There is something about the television programme, Deadliest Catch which fascinates me. Some of you may have seen it. It is a series on Discovery Channel which follows boats which go fishing around the Bering Sea off the coast of Alaska. The fierce, black thunderous waves that crash against the side of the boats and sometimes go right over the deck and over the yellow clad deck hands who try to steady themselves on an already slippery surface, make this work deadly but eminently profitable. Less appealing to me is the squirming mass of assorted marine life that is thrust from the nets into the boat with the help of a few 21st century pullies only to be pushed into the hold, brought to port and exchanged for a lot of money. I am sure sea swells like these were never seen around Galilee but the dangers they present resemble the terror of the lives of too many people today.
In this time of pandemic, it seems to us that those menacing seas of the North Atlantic are swirling around us mercilessly on that slippery deck as we face the unimaginable. Some of our loved ones are sick, others, dead, buried in haste, and those mourning bereft of the rituals which have always given them comfort and support. Hospital staff with the marks of PPE etched on their foreheads and cheekbones, eyes sunken black with weariness; the pain of watching people struggling to breathe and not being able to help them. The pain of having to ask the question when not enough ventilators are available, who will benefit most from this intervention? And after long hours of work clearly seen in their tired and haggard faces they are asked to give up their leave because there is no one to take their place. It is easy to see the living out of the Good news in their lives.
What are we called to at this time of storm and slippery decks?
Many today feel overwhelmed by the enormity of the suffering that they hear about in detail every day and their powerlessness to help. What can we do? We have no medical training. Is there a possibility that we can widen the net and call to mind those indirectly involved whom we may be able to help. First of all, can those working in our hospitals in whatever capacity be supported by more than a clap? Are their worried families known to us? Can we support those who are suffering because they cannot attend the funeral of a loved one? Is anyone looking at the ‘complicated’ grief of those who lose loved ones at this particular time.

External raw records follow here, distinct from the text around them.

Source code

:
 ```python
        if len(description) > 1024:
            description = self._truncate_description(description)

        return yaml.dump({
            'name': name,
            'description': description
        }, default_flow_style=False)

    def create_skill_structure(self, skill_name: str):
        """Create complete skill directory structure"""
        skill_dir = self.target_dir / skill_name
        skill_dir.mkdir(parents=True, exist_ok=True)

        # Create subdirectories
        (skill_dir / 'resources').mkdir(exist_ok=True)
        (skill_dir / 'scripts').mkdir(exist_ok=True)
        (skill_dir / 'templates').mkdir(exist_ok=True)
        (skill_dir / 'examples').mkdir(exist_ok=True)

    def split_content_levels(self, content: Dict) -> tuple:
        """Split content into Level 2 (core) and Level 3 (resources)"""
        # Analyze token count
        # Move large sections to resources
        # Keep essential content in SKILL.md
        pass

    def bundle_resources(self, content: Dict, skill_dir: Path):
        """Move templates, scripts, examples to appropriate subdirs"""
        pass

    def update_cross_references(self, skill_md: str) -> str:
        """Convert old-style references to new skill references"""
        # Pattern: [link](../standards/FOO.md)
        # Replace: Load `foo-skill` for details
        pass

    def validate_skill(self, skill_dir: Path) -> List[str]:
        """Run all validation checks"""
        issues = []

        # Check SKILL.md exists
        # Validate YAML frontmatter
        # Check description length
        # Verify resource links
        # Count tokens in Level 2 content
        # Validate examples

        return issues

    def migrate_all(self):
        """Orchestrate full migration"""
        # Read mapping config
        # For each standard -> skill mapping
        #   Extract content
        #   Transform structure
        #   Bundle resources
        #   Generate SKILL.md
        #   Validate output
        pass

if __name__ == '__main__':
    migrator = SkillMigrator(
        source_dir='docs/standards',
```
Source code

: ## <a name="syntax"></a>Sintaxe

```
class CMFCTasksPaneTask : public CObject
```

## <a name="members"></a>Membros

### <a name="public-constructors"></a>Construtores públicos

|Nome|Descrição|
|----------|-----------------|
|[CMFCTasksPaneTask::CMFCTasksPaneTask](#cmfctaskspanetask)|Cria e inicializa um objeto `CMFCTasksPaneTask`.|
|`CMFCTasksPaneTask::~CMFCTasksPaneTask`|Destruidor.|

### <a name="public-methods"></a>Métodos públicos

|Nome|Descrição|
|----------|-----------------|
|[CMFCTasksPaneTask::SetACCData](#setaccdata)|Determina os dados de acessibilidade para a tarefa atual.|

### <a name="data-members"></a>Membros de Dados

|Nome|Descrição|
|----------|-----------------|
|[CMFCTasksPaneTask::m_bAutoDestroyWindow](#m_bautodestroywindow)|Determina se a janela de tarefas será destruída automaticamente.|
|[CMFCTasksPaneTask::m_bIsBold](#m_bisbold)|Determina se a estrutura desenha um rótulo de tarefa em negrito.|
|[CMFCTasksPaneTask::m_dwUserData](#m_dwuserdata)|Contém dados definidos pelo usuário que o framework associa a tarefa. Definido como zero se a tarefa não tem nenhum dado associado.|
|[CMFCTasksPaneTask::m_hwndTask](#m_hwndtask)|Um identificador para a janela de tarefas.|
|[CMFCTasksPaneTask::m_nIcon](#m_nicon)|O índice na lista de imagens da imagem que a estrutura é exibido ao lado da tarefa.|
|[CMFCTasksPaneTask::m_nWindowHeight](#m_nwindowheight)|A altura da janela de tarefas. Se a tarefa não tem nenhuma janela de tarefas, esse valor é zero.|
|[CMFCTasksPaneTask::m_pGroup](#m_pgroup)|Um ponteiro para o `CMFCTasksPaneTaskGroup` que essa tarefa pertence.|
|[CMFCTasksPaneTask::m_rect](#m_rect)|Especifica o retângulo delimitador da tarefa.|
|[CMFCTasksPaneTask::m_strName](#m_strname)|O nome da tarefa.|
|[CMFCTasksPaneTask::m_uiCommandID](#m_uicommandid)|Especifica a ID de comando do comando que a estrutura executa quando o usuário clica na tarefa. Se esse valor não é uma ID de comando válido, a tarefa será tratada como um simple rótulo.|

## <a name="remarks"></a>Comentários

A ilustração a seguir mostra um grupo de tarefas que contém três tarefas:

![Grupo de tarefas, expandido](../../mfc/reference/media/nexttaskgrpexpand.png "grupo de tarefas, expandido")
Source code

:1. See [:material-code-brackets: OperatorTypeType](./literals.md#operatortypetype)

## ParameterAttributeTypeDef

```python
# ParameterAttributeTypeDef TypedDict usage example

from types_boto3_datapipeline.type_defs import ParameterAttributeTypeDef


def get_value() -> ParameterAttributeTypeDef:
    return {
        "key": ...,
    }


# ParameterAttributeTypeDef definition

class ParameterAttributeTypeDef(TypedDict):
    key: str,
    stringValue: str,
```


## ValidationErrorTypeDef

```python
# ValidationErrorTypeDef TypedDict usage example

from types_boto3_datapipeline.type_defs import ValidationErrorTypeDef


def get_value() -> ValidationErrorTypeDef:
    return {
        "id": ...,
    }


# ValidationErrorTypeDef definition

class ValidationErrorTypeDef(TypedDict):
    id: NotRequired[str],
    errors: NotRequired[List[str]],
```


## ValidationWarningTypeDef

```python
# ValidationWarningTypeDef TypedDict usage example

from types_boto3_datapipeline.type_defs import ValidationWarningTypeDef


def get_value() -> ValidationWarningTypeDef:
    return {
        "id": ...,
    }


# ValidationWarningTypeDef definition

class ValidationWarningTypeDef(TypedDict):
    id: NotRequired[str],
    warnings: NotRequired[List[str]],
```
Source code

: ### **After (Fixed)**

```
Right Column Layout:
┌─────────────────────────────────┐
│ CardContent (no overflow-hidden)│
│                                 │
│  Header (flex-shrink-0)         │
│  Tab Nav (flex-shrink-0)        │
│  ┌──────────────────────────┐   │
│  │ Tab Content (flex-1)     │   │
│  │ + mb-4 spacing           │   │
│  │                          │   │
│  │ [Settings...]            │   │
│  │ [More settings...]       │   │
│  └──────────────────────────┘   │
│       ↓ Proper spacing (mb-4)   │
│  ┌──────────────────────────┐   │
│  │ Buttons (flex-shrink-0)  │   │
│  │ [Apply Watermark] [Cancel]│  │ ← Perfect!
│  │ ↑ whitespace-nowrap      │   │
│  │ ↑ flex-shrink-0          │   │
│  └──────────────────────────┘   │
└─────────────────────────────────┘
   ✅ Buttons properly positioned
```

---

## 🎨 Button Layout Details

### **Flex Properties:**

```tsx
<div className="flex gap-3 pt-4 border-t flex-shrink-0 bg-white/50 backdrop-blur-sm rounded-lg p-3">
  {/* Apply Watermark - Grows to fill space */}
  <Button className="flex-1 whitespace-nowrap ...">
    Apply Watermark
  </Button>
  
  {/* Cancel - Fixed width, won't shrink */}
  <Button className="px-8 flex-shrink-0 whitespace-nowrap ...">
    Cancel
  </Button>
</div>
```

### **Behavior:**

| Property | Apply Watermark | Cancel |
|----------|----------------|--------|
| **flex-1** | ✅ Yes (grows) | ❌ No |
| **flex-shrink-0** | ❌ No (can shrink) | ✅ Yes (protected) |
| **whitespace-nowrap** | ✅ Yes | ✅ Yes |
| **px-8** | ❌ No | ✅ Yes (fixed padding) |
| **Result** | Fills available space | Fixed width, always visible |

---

What about those who continue to live in pain because their surgery has had to be postponed? Do we think of refugees and asylum seekers who left their home countries in fear of their lives and are now again living that fear for their lives and the lives of their children. These are but a few examples of life in 2021. For many their life is as deadly as the fishermen and women searching the Bering Sea for Alaskan crab.
In today’s Gospel Jesus comes into Galilee at the beginning of his public ministry. He links himself with the preaching of John the Baptist by repeating John’s message, “The time is fulfilled, and the Kingdom of God has come near; Repent and believe in the Good News.” The Good news he speaks of is that God is coming in a new way into the world and into the life of each one of us; the Good News that the God of love, mercy, justice, compassion, inclusion, healing has become human that we might have the opportunity to become Godly. Simon, Andrew, James and John did not hesitate. In a way, they and the other disciples stand for each one of us. As we read the gospel we are invited to see something of ourselves in them and in their gradual growth in belief and commitment. They left their nets and followed him. They did not know what they were being called to but they ‘went to see’. Like the fishermen and women who went to ‘sea’ off the coast of Alaska, they did not know what to expect. Like them we did not know and still do not know what we were being called to,but the underlying message never changes. Love one another as I have loved you. How will this unfold in our lives as we continue our journey into unchartered waters? “Lord, make me know your ways Lord teach me your paths” (Psalm 24).